Sözlerimi Fransız düşünürü ve felsefecisi Jean Paul Sartre’ın yine bir Fransız aydını olan ve sefil ve kahpe Fransa’nın Müslüman Cezayir’de ki zulümlerine ve soykırımına tahammül edemeyerek Cezayir’e giden ve Müslümanların saflarına katılarak kendi ülkesine karşı savaşan ve şehit olan ve cenazesi Fransız teröristlerin muhasara altına aldığı bir yerde tereyağından kıl çeker gibi, Cezayirli Müslümanlarca gömülen  Frantz Fanon’dan iktibas ettiği şu sözlerle ikmal ediyorum. Lütfen pür dikkat!!!



 

 ‘’Asya’dan, Afrika’dan ve Orta Doğu’dan bazı aydınlar getirin ve kendi geleneklerinizi öğretin. Daha sonra batılı elbiseler içinde bazı eğlence yerlerinde ve kültür merkezlerinde gezdirin. Artık onlar size hayran olacaklar ve sizden ayrılmak istemeyeceklerdir. Bu insanlar kendi ülkelerine gittikleri zaman sizin borazanlarınız olacaklardır. Siz Avrupa’dan hürriyet, eşitlik, çağdaşlaşma kavramlarını söyleyeceksiniz. Onlarda bulundukları yerlerde aynısını tekrar tekrar haykıracaklardır.’’ Frantz Fanon- Yeryüzünün Lanetlileri.

 

 

 

Evet, dostlar, elin oğlu resmimizi nasılda yazıyla bedihi ve sarih olarak izah etmiş. İşler böyle sevgili ve soylu gardaşlarım. Güneş balçıkla sıvanmaz. İşlerin Arap saçına döndüğü bir dönemde tetikte olmak ve gol yememek önemlidir. Horozu çok olan köyün sabahı geç olurmuş. Sabahınız niye gecikiyor anladınız değil mi? Her düşen bir öğrenirmiş tabi zeki ve akıllı ise. Durmakla yol alınmaz, yürümemiz hatta koşmamız iktiza ediyor. Âlem koşuyorken ruy-i zeminde, haydi sende koş sayma yerinde gardaş. Sevgiyle, muhabbetle, dostlukla, umutla kalınız.

 

 

Hedef: Tam Bağımsız Türkiye

 

 Yol: diriliş ve direniş

 

Pusula: maddi ve manevi öz değerler  

            AYRINTILAR:

            1. Vatan borcunu ödemekten imtina edenler vatan korumaya yelteniyorlar ve sefil bir komediye imza atıyorlar. Kendi kurguladıkları pespaye bir senaryonun müptezel birer figüranı oluyorlar. Ama millet yerse tabi!

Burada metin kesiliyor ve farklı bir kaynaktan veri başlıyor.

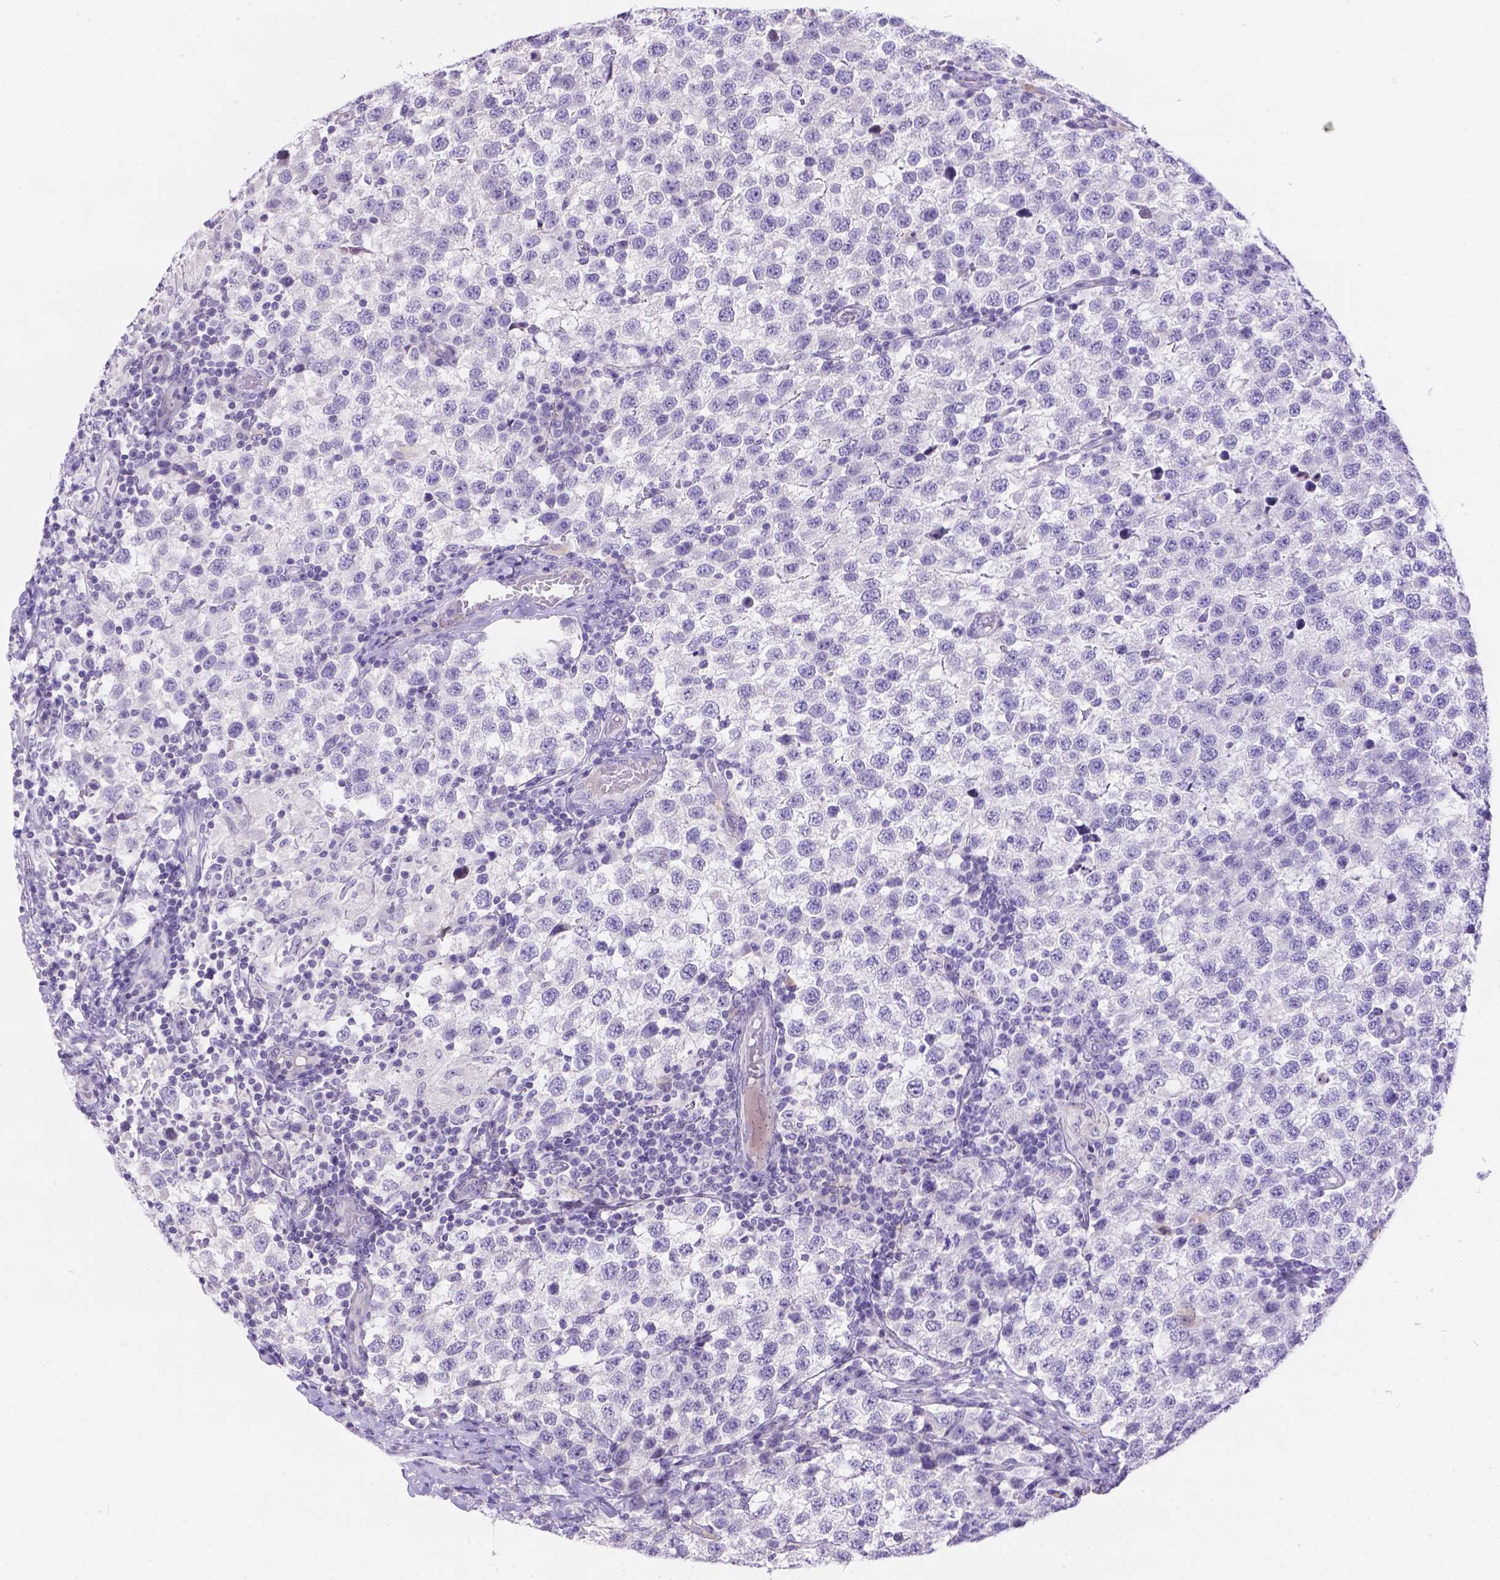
{"staining": {"intensity": "moderate", "quantity": "<25%", "location": "cytoplasmic/membranous"}, "tissue": "testis cancer", "cell_type": "Tumor cells", "image_type": "cancer", "snomed": [{"axis": "morphology", "description": "Seminoma, NOS"}, {"axis": "topography", "description": "Testis"}], "caption": "The immunohistochemical stain highlights moderate cytoplasmic/membranous staining in tumor cells of seminoma (testis) tissue.", "gene": "DMWD", "patient": {"sex": "male", "age": 34}}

         2. Duayen siyasetçilerden Prof. Dr. Necmettin Erbakan Cumhurbaşkanımız Abdullah Gül tarafından dünyalık afla özgürlüğüne mülaki oldu ya kargalar gaklamaya başlamışlar, izbe yuvalarından. Siyasetini beğenin beğenmeyin bu siyasi şahsiyet asla maddi ve manevi değerlere ihanet etmiş biri değildir. Asla asil Mehmetçiğe kurşun sıkılsın, teşkilatın soylu neferleri bombalansın, tinerciler ortalığı kasıp kavursun, ayyaşlar, teröristler, küresel teröristlerin yerli köpekleri meydanı doldursun dememiştir. Binaenaleyh özgürlük en doğal hakkıdır ve iadei itibar yapılmıştır. BEHİÇ KILIÇ’IN dünkü yazısını okumanızı salık veririm. Ki bu siyasi şahsiyeti bendenizde tenkit etmektedir bazı yönleriyle. Yani bir savunu yapmıyorum. Hakkın ve hukukun yanındayım. Şimdi bu insana yapılan karaktersizce tavırlar, niye orduya, teşkilata, devlete, millete vs ulvi değerlere kurşun sıkanlar affedilirken dut yemiş bülbül gibiydi diye sormazlar mı adama? Tabi haysiyet ve idrak yoksunu oldukları için anlamazlar.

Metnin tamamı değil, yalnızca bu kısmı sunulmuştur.